In this video, we demonstrate the interaction between proteins and artificial phospholipid vesicles using quantitative flow cytometry. The binding of fluorescently-labeled proteins to fluorescently-labeled phospholipid vesicles increases the mean fluorescence intensity, and this increase is detected by a flow cytometer.
Protocol
1. Detection of protein-lipid interaction by flow cytometry
Kinetic binding experiments
Dilute phospholipid vesicles in Tyrode's buffer (20 mM HEPES, 150 mM NaCl, 2.7 mM KCl, 1 mM MgCl2, 0.4 mM NaH2PO4, 2.5 mM CaCl2, 5 mM glucose, 0.5% BSA, pH 7.4) to a concentration of 1 µM and total volume of 250 µL.
Mix fluorescent-labeled coagulation factor X (fX-fd) from step 1 at a concentration of 500 nM with the phospholipid vesicles from step 1.1.1 in a 1:1 ratio (final vesicle concentration 0.5 µM, fX-fd concentration is 250 nM of fX) to a total volume of 500 µL.

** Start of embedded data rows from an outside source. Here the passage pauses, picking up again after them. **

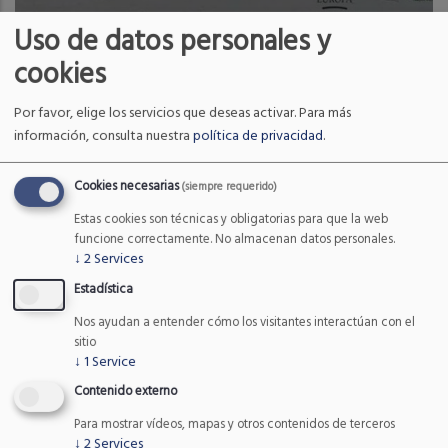
El proyecto se llevó a cabo en el Parque
Uso de datos personales y
Nacional de los Picos de Europa (PNPE) en
cookies
los años 2017 y 2018.
Read More
Por favor, elige los servicios que deseas activar.
Para más
información, consulta nuestra
política de privacidad
.
Cookies necesarias
(siempre requerido)
Estas cookies son técnicas y obligatorias para que la web
funcione correctamente. No almacenan datos personales.
↓
2
Services
Estadística
Nos ayudan a entender cómo los visitantes interactúan con el
sitio
↓
1
Service
Contenido externo
Para mostrar vídeos, mapas y otros contenidos de terceros
↓
2
Services
ESPECIES Y HÁBITATS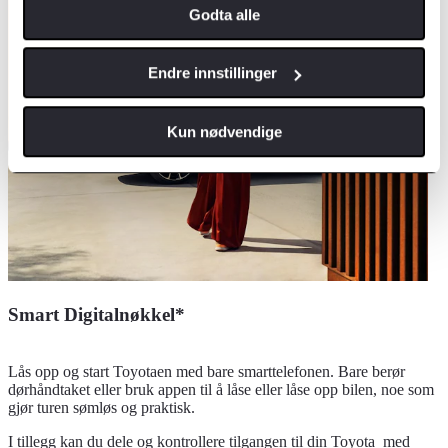
Godta alle
Endre innstillinger
Kun nødvendige
Smart Digitalnøkkel*
Lås opp og start Toyotaen med bare smarttelefonen. Bare berør
dørhåndtaket eller bruk appen til å låse eller låse opp bilen, noe som
gjør turen sømløs og praktisk.
I tillegg kan du dele og kontrollere tilgangen til din Toyota med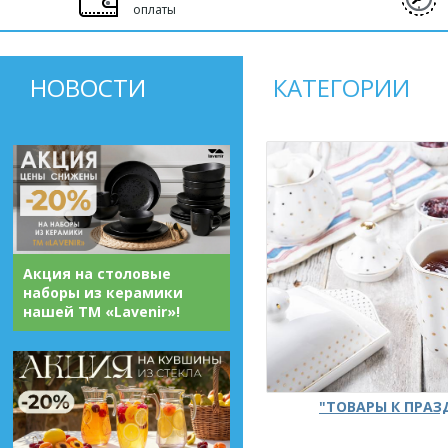
оплаты
НОВОСТИ
КАТЕГОРИИ
Акция на столовые
наборы из керамики
нашей ТМ «Lavenir»!
"ТОВАРЫ К ПРА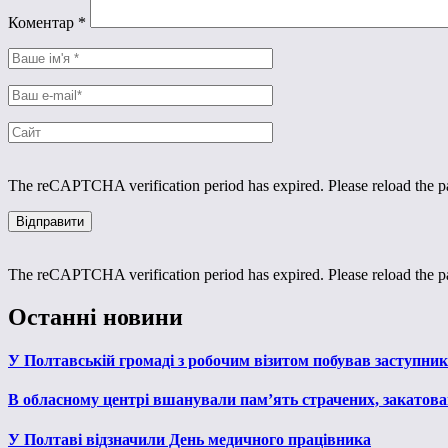
Коментар
*
The reCAPTCHA verification period has expired. Please reload the p
The reCAPTCHA verification period has expired. Please reload the p
Останні новини
У Полтавській громаді з робочим візитом побував заступни
В обласному центрі вшанували пам’ять страчених, закатован
У Полтаві відзначили День медичного працівника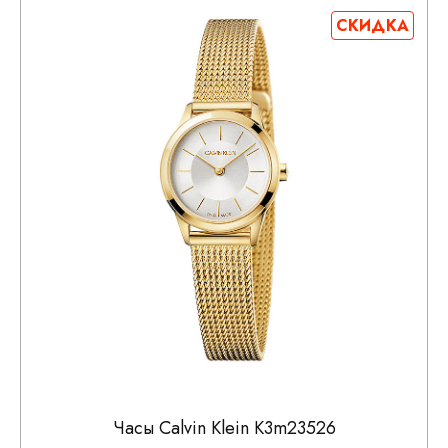
СКИДКА
Часы Calvin Klein K3m23526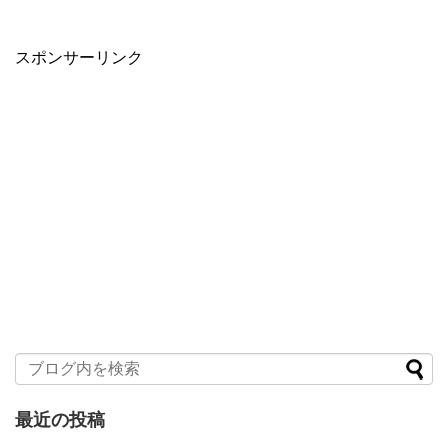
スポンサーリンク
最近の投稿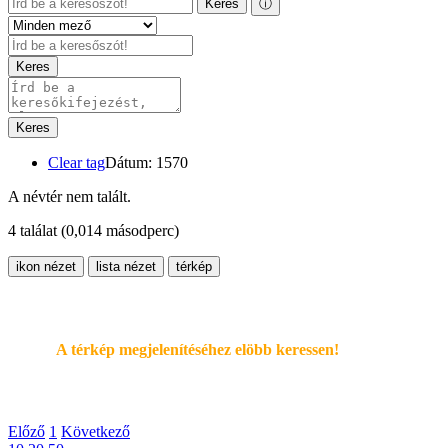
Keres
ⓘ
Keres
Keres
Clear tag
Dátum: 1570
A névtér nem talált.
4 találat
(0,014 másodperc)
ikon nézet
lista nézet
térkép
A térkép megjelenítéséhez elöbb keressen!
Előző
1
Következő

Immediately inject the 500 µL of the mixed suspension (~20 min for analysis with a low flowing rate) into the flow cytometer. Use a low flow rate and ensure that the threshold for channel FL2 (excitation 488 nm, emission filter 585/42 nm) is as value 200. Measure the mean fluorescence in channel FL4 (excitation 633 nm, emission filter 660/20) for the fluorescence dye from the Table of Materials. NOTE: Choose a cytometer without an autosampler. This will speed up the process of injection of the sample into the measuring cell.
When saturation of binding is achieved (no significant increase in fluorescence within 5 min), rapidly dilute the sample 20-fold with Tyrode's buffer, and monitor the dissociation until baseline fluorescence is reached (complete dissociation) or until a plateau is reached (no significant decrease in fluorescence within 5 min). NOTE: As a control, add 10 µM EDTA and monitor complete dissociation for 5 min.